**What you are asked to do**.
Every record below should be printed exactly as given.

[Entries supplied]

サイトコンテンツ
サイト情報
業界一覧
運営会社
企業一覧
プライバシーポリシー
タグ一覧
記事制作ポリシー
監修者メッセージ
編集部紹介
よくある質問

[/Entries supplied]

**Written answer**.
サイトコンテンツ
サイト情報
業界一覧
運営会社
企業一覧
プライバシーポリシー
タグ一覧
記事制作ポリシー
監修者メッセージ
編集部紹介
よくある質問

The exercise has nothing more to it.